Edit distance is favored by computer scientists as it is well defined, but it is not always a good standard for biological data. A true hit with a 11bp indel will be considered as false if we only allow 10 differences. Even if a true hit has a 10bp indel, the best hit under the edit distance scoring may be different. Taking RazorS, an edit-distanced based mapper, as the ground truth is flawed to some extent. Also, RazorS is not aware of splicing if I am right, how is it used to evaluate RNA-seq mappers such as star and Segemehl?
More generally, most mapper benchmarks are biased by the view of the designers or the mapper developers. When I want to know the relative performance of two mappers, I tend to read multiple papers that evaluate the two but are not written by the developers of the two mappers. For example, a paper describing a new mapper "A" evaluates older mappers B, C, D and E; a paper describing B evaluates C, E and F. Then we have two relatively unbiased observations of C and E. I see the ensemble of benchmarks as a better benchmark than each individual one and than any benchmarks I made by myself. Segemehl is an old mapper but rarely evaluated by others. This makes it hard for me to understand where it stands.

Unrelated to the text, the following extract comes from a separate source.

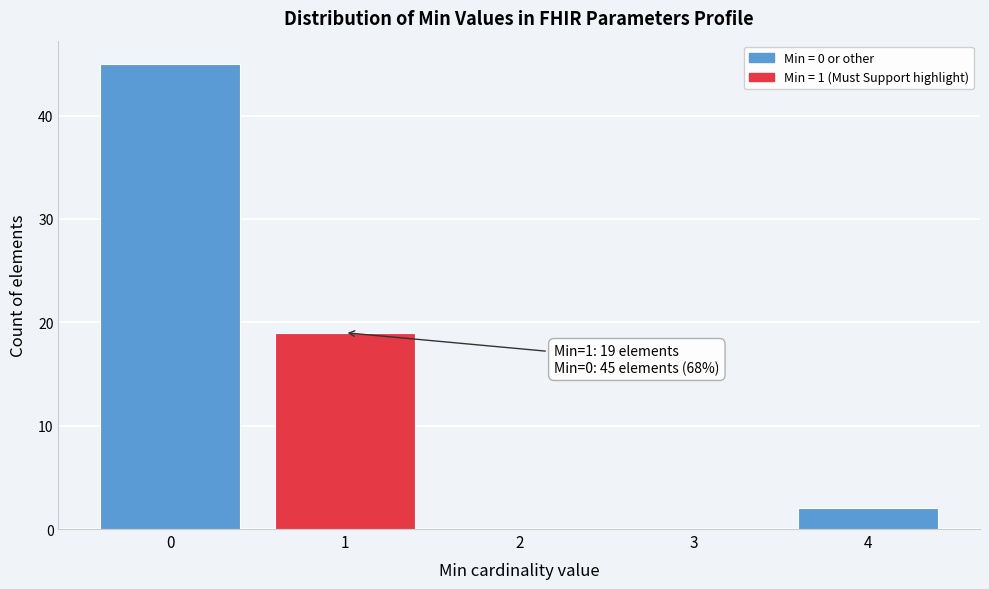

Over which range of the x-axis is the bar tallest?

-0.5 to 0.5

As Asaf pointed out, mapping is only an intermediate step. These days, I also more like to see how mapping affects downstream analyses such as variant calling, expression, etc. A complication is that a downstream tool is designed with some specific mappers in mind. For example, GATK usually performs better on bwa alignment than on bowtie2 although bowtie2 and bwa are similar in accuracy to some other standards. For another example, a preprint (I forget which) claims that cufflinks works better with tophat2 mapping although star is shown to be more accurate by the same authors. Nonetheless, you will find on RNA-seq variant calling, the GATK team recommend star over tophat2. Sometimes, we are not choosing the best tool, but the chain of tools that work best together.